A “lei da cesárea” e o receio de processos judiciais
Em São Paulo, a legislação estadual que garante à mulher o direito de optar pela cesárea mesmo sem necessidade médica, em vigor desde 2019, tem sido apontada como um fator que eleva a pressão por cirurgias. Nos hospitais públicos estudados, a taxa de cesarianas saltou de cerca de 20% para até 45% após a implementação da lei. Profissionais de saúde relataram ao estudo o temor de enfrentar processos judiciais caso não atendam ao pedido de cesárea diante da pressão de familiares que buscam uma solução rápida para o sofrimento da gestante.
A influência de relatos negativos de mulheres próximas, como mães e sogras, também contribui para a crença de que o parto normal é intrinsecamente difícil e a cesárea, uma alternativa prática e previsível.

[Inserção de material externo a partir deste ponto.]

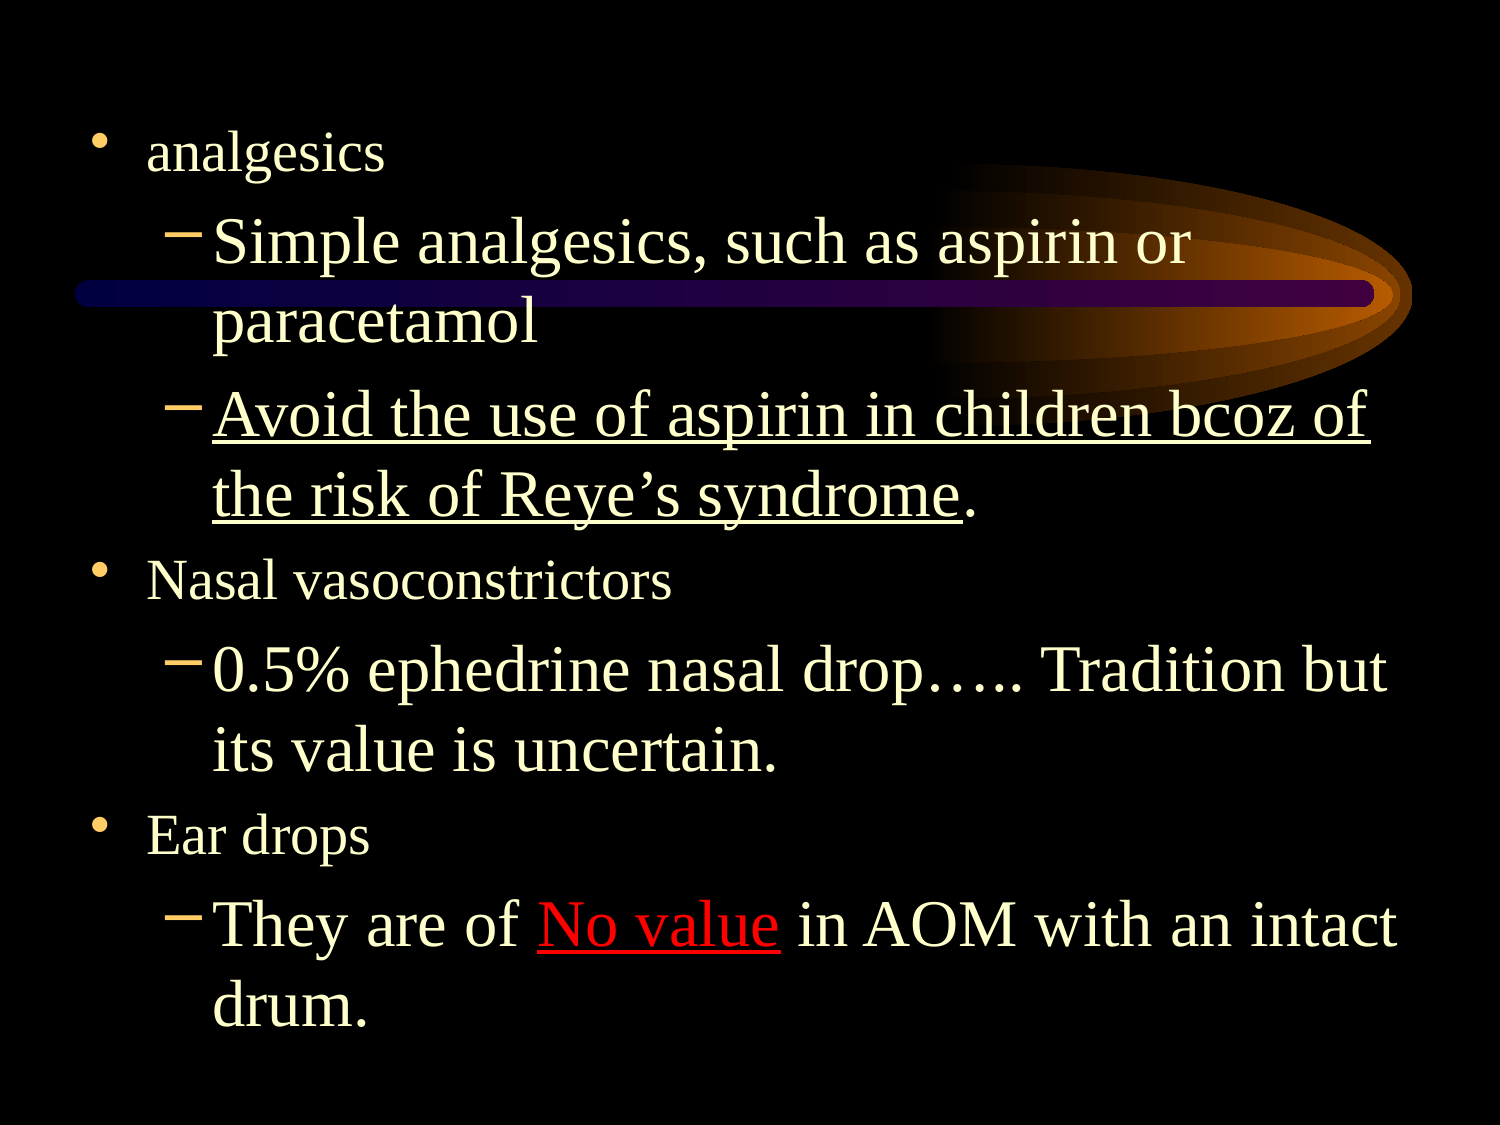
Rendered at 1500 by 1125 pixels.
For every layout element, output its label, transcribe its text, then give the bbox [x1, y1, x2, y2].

list analgesics Simple analgesics, such as aspirin or paracetamol Avoid the use of aspirin in children bcoz of the risk of Reye’s syndrome. Nasal vasoconstrictors 0.5% ephedrine nasal drop….. Tradition but its value is uncertain. Ear drops They are of No value in AOM with an intact drum. [75, 105, 1425, 1055]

Outra barreira identificada é a associação da cesárea com a realização imediata da laqueadura, um procedimento que, no parto vaginal, exige espera por dias devido à falta de estrutura hospitalar.

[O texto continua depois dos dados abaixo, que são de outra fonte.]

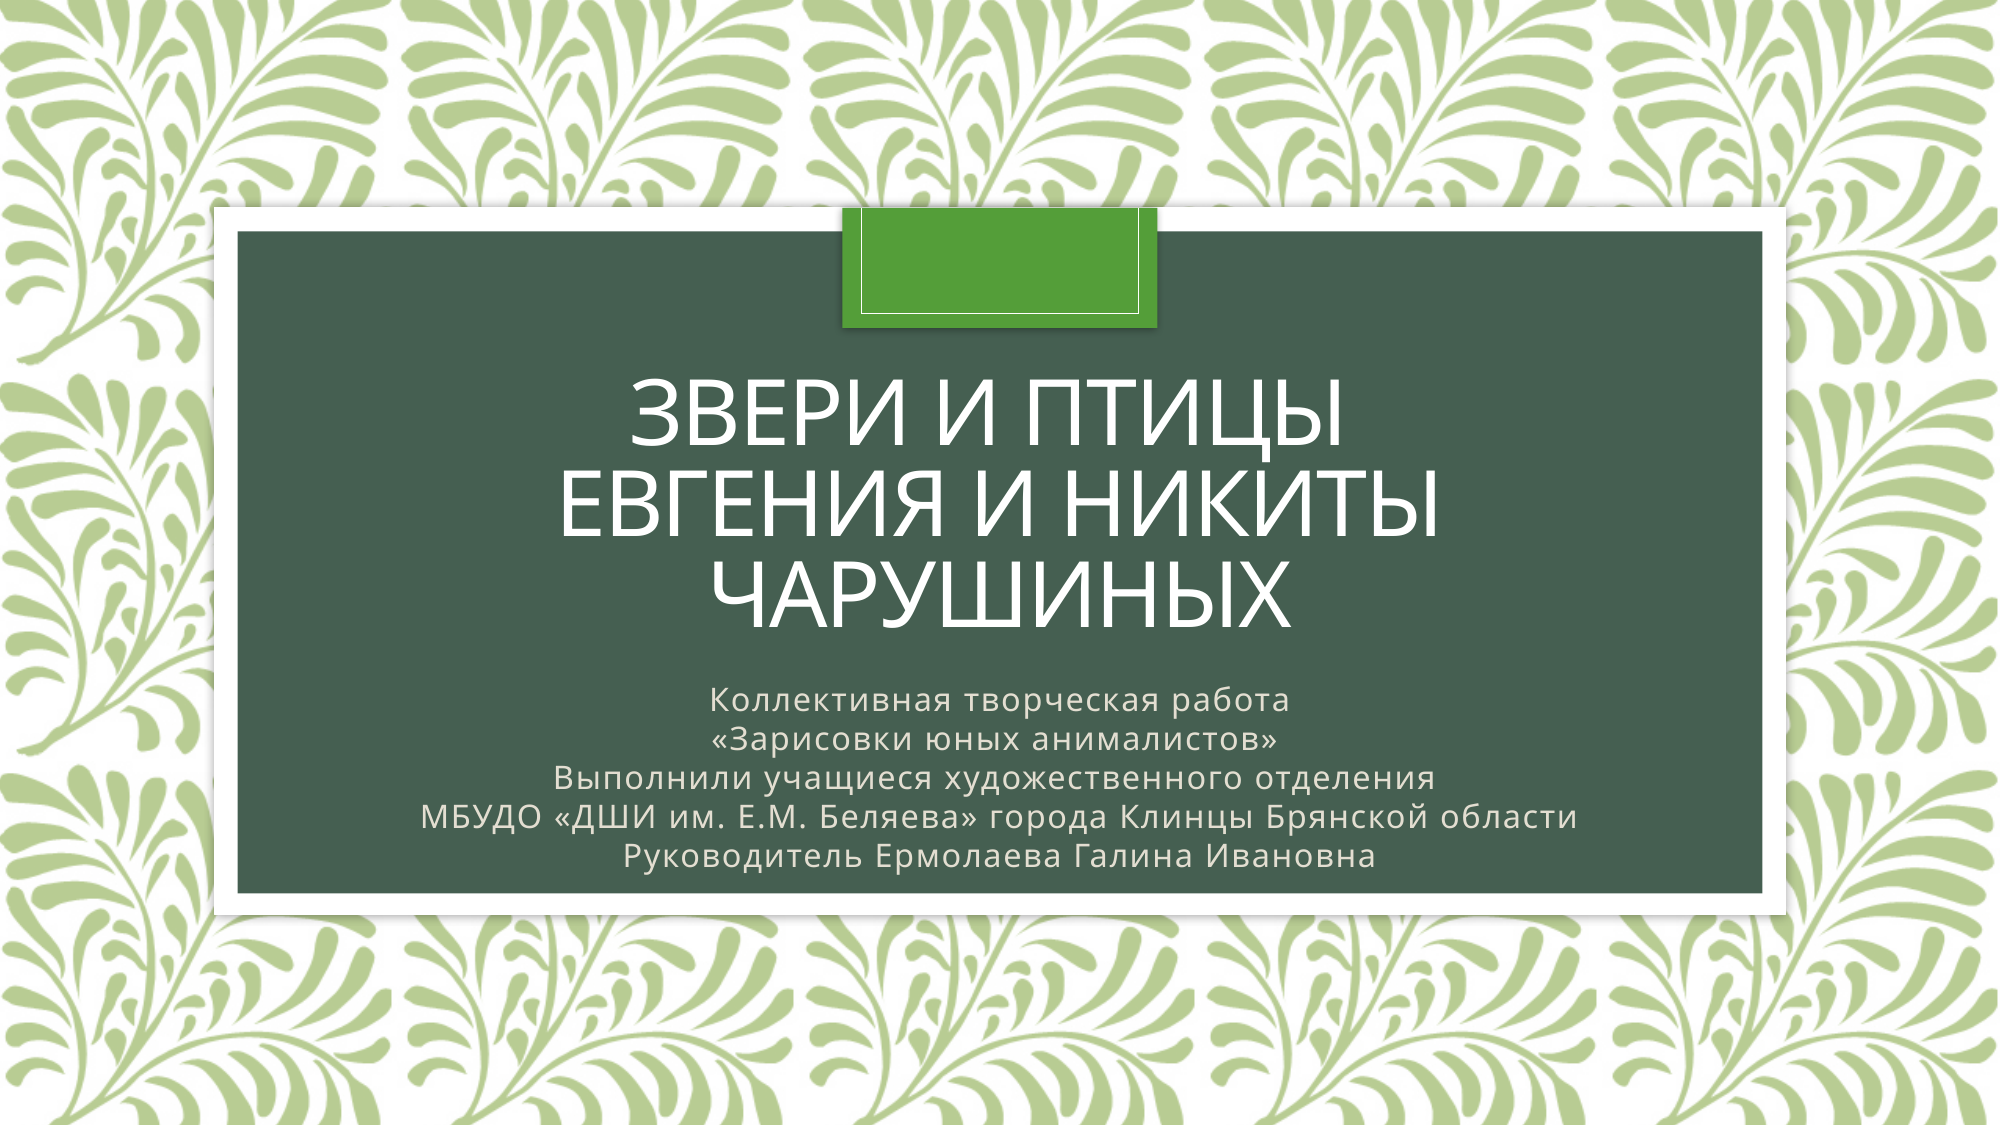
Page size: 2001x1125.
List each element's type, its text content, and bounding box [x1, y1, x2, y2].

Desigualdades no acesso e riscos da cesárea sem indicação
No setor privado, a dificuldade em encontrar médicos que ofereçam o parto normal é uma realidade, pois a contratação de equipes para esse modelo de assistência tende a ser mais custosa para as instituições do que uma cesárea agendada. Mulheres com maior acesso à informação e recursos financeiros, no entanto, conseguem encontrar profissionais que apoiam o parto vaginal.

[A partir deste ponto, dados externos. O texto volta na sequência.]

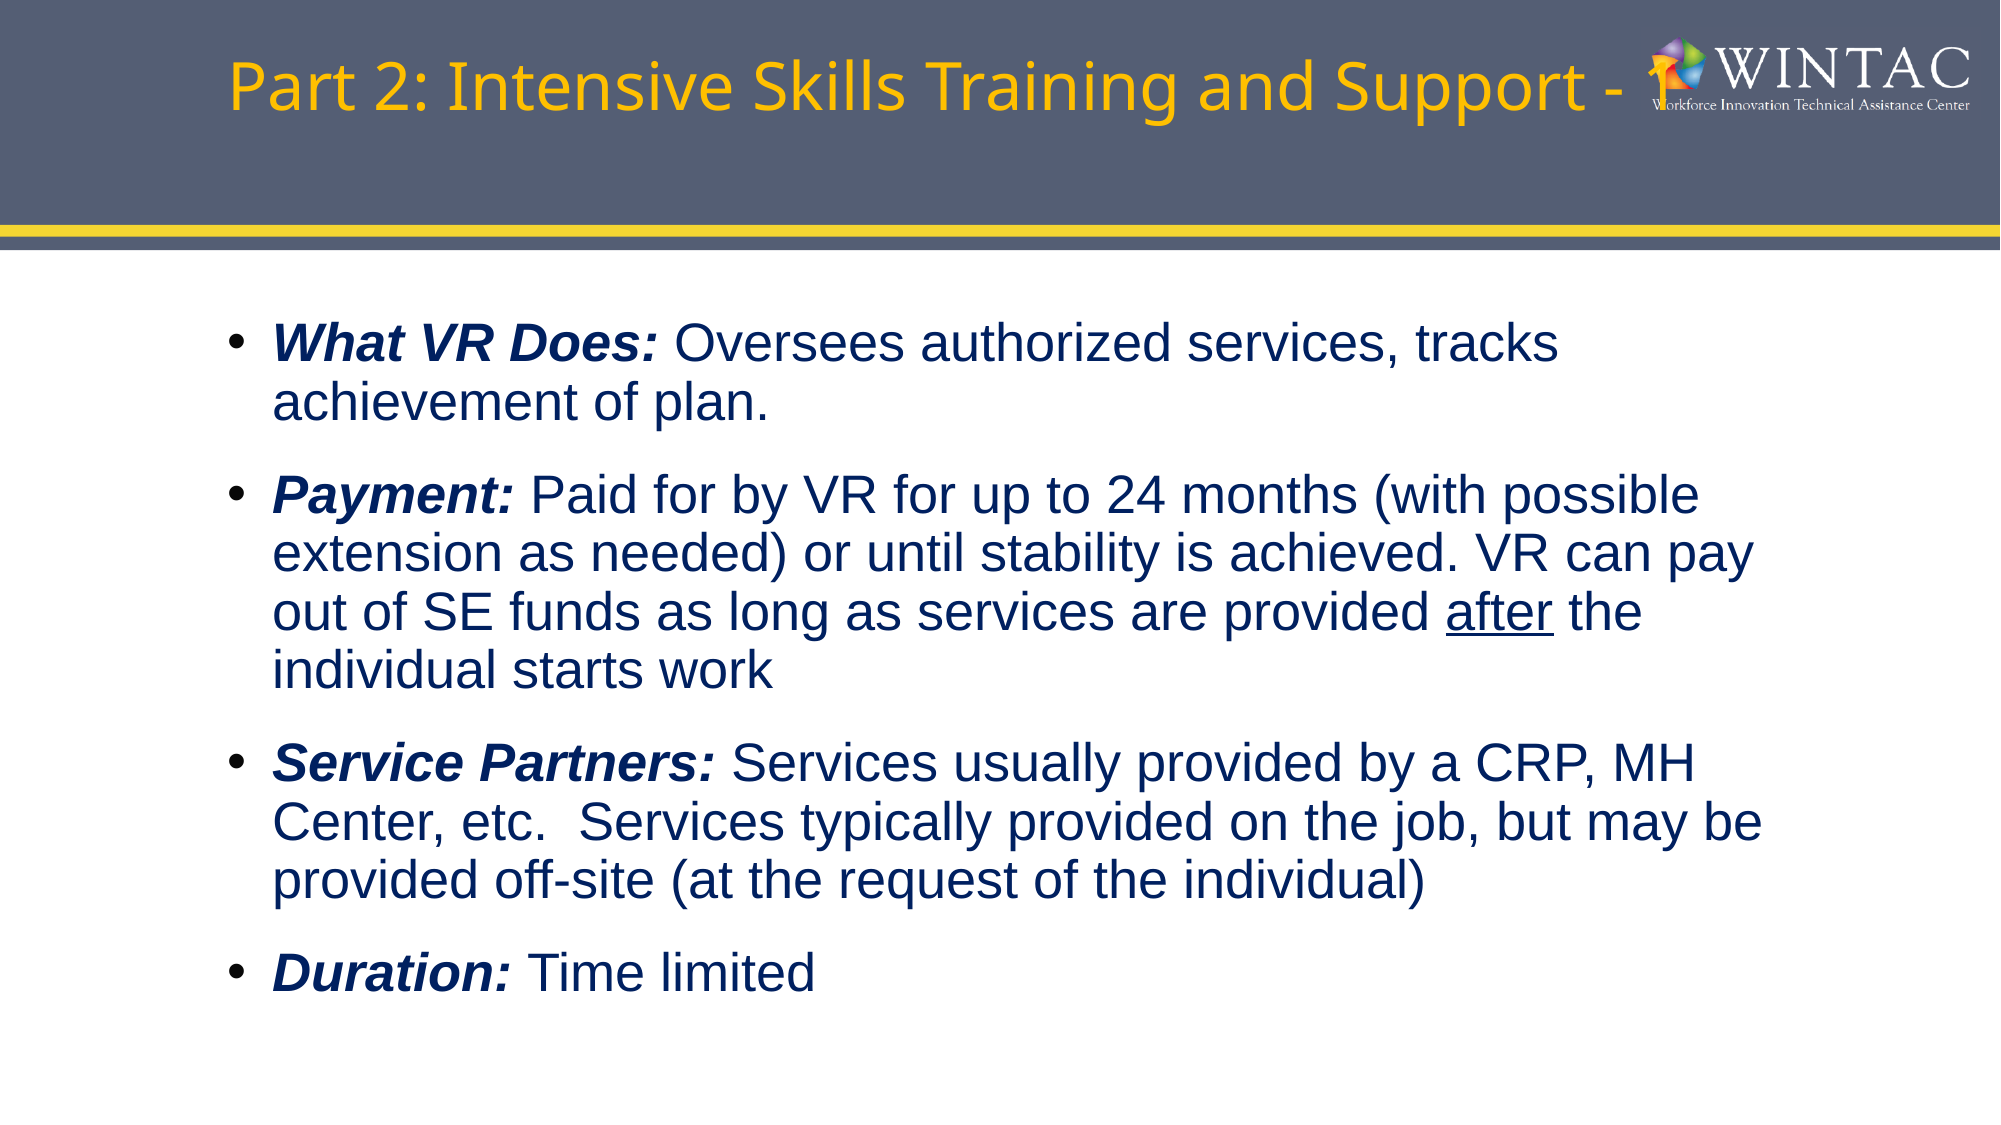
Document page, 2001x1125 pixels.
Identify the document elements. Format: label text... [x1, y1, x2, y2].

É crucial ressaltar que, em gravidezes de baixo risco, a cesariana sem necessidade clínica está associada a desfechos piores para mãe e bebê. Estudos indicam que o procedimento pode triplicar o risco de morte materna e aumentar em cinco vezes a chance de embolia amniótica.
A busca por um parto humanizado e os desafios persistentes
No Sistema Único de Saúde (SUS), a opção pelo parto normal muitas vezes decorre da necessidade de a mulher se recuperar rapidamente para cuidar do bebê sozinha, o que pode implicar em suportar um parto doloroso devido à vulnerabilidade social. No entanto, o parto normal nem sempre é humanizado no país, com mulheres enfrentando a falta de preparo das equipes médicas.
A discussão sobre a garantia de um parto humanizado no Brasil tramita há mais de uma década, com projetos de lei visando a adoção de diretrizes mínimas. Contudo, leis estaduais que facilitam a escolha pela cesárea avançaram mais rapidamente. A humanização do parto, segundo Stephanie Amaral, não se refere à via de nascimento, mas ao respeito e ao cuidado com a mulher, que muitas vezes se sente em desvantagem quando busca maior protagonismo e informação.
Apesar de avanços recentes, como a nova caderneta da gestante e o reconhecimento da doula, o desafio de colocar essas mudanças em prática persiste. Entre 2022 e 2025, apenas 8,6% das mulheres no SUS receberam analgesia durante o parto vaginal, embora seja um direito constitucional, índice que sobe para 32% na rede privada. Para o Unicef, o caminho passa pelo conhecimento dos próprios direitos pelas mulheres, demandando uma experiência de parto positiva e respeitosa.
O Unicef lançou uma plataforma online com informações sobre os benefícios do parto vaginal, direitos da gestante e orientações práticas para o pré-natal, incluindo o plano de parto, visando fortalecer o acesso à informação e a ressignificação do momento do nascimento.